Calvin Hunt

No. 54, 51, 52
- Position: Center

Personal information
- Born: December 31, 1947 (age 78) Oceanside, California, U.S.
- Listed height: 6 ft 3 in (1.91 m)
- Listed weight: 245 lb (111 kg)

Career information
- High school: Edna (Edna, Texas)
- College: Baylor
- NFL draft: 1970: 11th round, 261 (By the Pittsburgh Steelers)th overall pick

Career history
- Philadelphia Eagles (1970); Houston Oilers (1972–1973);

Awards and highlights
- First-team All-SWC (1968);

Career NFL statistics
- Games played: 21
- Games started: 10
- Fumble recoveries: 3
- Stats at Pro Football Reference

= Calvin Hunt (American football) =

American football player (born 1947)

Calvin Cornelius Hunt (born December 31, 1947) is an American former professional football player. He played center one season for the National Football League (NFL)'s Philadelphia Eagles in 1970 and two for the Houston Oilers from 1972 to 1973.

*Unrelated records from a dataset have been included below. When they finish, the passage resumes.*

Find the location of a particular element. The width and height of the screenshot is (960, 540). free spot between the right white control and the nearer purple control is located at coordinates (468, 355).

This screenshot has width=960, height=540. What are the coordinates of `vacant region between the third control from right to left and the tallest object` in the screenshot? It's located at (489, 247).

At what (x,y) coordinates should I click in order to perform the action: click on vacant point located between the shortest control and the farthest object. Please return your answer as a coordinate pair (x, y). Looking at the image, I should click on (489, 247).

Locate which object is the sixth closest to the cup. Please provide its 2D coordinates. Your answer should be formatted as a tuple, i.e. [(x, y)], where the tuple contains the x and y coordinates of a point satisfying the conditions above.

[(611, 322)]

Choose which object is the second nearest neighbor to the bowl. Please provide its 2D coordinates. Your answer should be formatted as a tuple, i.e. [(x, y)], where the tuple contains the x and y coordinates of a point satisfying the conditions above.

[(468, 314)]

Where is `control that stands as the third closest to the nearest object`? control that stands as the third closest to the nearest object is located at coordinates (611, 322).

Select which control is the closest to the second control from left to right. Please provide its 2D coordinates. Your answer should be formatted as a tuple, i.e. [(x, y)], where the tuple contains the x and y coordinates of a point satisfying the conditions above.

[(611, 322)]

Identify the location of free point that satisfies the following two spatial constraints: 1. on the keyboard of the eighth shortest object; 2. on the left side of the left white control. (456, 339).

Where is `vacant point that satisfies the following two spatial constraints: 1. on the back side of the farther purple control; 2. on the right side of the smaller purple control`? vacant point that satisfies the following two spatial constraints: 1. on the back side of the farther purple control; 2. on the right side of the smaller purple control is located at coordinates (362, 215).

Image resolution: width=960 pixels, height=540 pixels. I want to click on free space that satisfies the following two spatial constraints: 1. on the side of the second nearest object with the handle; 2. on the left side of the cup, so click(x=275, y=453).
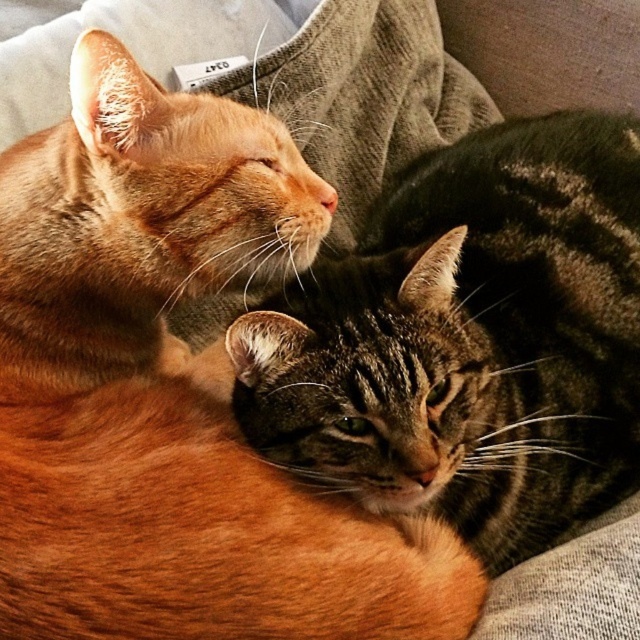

Born in Oceanside, California but raised in Edna, Texas, Hunt played at Edna High School for coach Allen Boren. Following graduation in 1966, Hunt attended Baylor University, where he played for John Bridgers the first three years, and for Bill Beall during his senior year.

Hunt was selected 261st overall (11th round) in the 1970 NFL draft by the Pittsburgh Steelers, but made his debut for the Philadelphia Eagles. Leaving the team after one season, Hunt later played two years for the Houston Oilers.